SELECTED PASSAGE:
# Huricane Sandy



## sandra (Sep 2, 2012)

I was thinking about everyone in the northeast with hurricane Sandy. I hope everyone is doing well. I know I'm a stranger and you guys don't me but we all are connected because of our chickens and other critters. I am thinking of you all up north and I and hoping inn and praying everyone comes out of this safe and sound.


----------



## rob (Jun 20, 2012)

well said, we are one big family connected by poultry. all of wales is hoping and praying that evryone will be safe.


----------



## 7chicks (Jun 29, 2012)

I'm with you Sandra. Getting treated to the heavy winds today from hurricane Sandy. I'm many miles away from there - in Michigan. We're under heavy winds advisory here until 8 p.m. tonight (and its only 5:30 a.m. right now). I can't imagine what everyone else on the East coast is going through. =( Prayers this storm comes to an end very soon!


----------



## sandra (Sep 2, 2012)

We had a good bit of wind here too. Several trees downed. One fell close to our house and it shock the house it hit so hard. Nothing damaged, just feel in the woods beside us. Still a pretty windy day. I have family in New Jersey and Pennsylvania and they said it was like nothing they have ever seen. They don't get the hurricanes like we do here in North Carolina so it really scared them. But so far everyone I know is ok thank God. I hope all my farm friends are doing well, I haven't heard too much from them yet. I'm hoping no news is good news.


----------

DATA SHOWN:
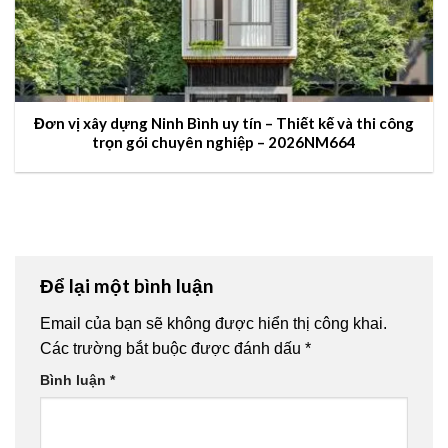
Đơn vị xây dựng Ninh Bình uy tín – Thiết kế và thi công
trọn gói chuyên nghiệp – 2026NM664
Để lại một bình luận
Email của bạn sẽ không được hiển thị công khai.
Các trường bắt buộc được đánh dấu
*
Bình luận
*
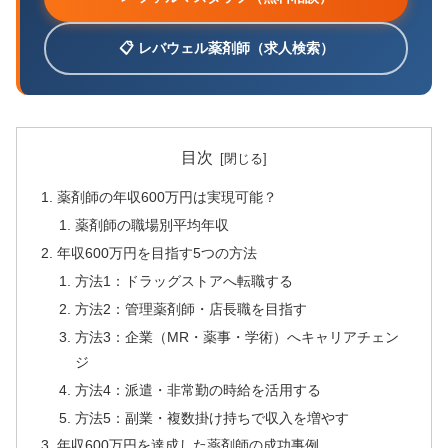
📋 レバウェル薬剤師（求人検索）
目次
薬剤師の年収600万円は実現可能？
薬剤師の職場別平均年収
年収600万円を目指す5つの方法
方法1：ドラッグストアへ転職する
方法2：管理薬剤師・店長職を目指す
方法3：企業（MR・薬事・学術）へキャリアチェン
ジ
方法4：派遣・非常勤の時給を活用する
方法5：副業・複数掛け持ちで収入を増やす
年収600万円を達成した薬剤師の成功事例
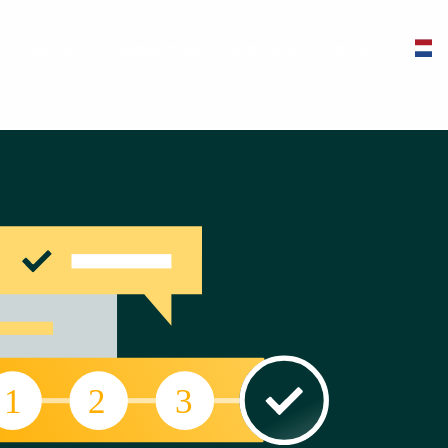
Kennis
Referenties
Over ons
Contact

==

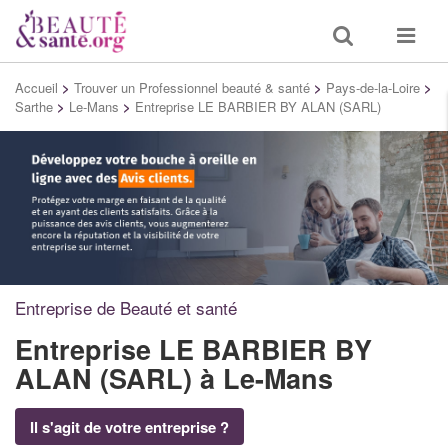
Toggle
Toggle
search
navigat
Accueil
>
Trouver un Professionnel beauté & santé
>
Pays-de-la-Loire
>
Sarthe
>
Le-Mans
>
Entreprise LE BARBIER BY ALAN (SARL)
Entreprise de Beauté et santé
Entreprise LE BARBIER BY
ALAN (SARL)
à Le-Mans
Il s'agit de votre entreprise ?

PROBLEMS AND TASKS:
1. According to the hurricane Sandy thread, in which state is the poster 7chicks located?
2. Please repeat the stretch of the hurricane Sandy thread from "well said, we" through "end very soon!".

LIST OF ANSWERS:
1. Michigan.

2.
well said, we are one big family connected by poultry. all of wales is hoping and praying that evryone will be safe.


----------



## 7chicks (Jun 29, 2012)

I'm with you Sandra. Getting treated to the heavy winds today from hurricane Sandy. I'm many miles away from there - in Michigan. We're under heavy winds advisory here until 8 p.m. tonight (and its only 5:30 a.m. right now). I can't imagine what everyone else on the East coast is going through. =( Prayers this storm comes to an end very soon!